■ Work item:
Reproduce the text of every item below verbatim, line for line, and omit the pictures from your output.

_ _ _ _

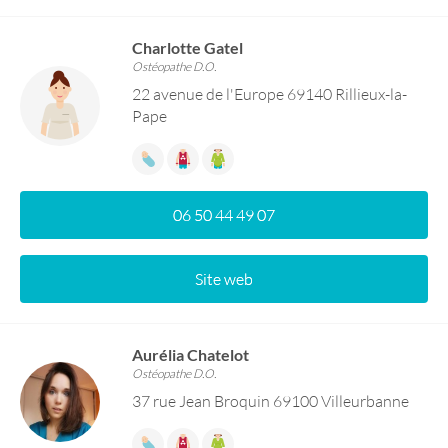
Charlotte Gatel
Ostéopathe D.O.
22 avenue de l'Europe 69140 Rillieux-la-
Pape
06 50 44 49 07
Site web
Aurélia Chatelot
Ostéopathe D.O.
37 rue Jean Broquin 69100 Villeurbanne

_ _ _ _

■ Response:
Charlotte Gatel
Ostéopathe D.O.
22 avenue de l'Europe 69140 Rillieux-la-
Pape
06 50 44 49 07
Site web
Aurélia Chatelot
Ostéopathe D.O.
37 rue Jean Broquin 69100 Villeurbanne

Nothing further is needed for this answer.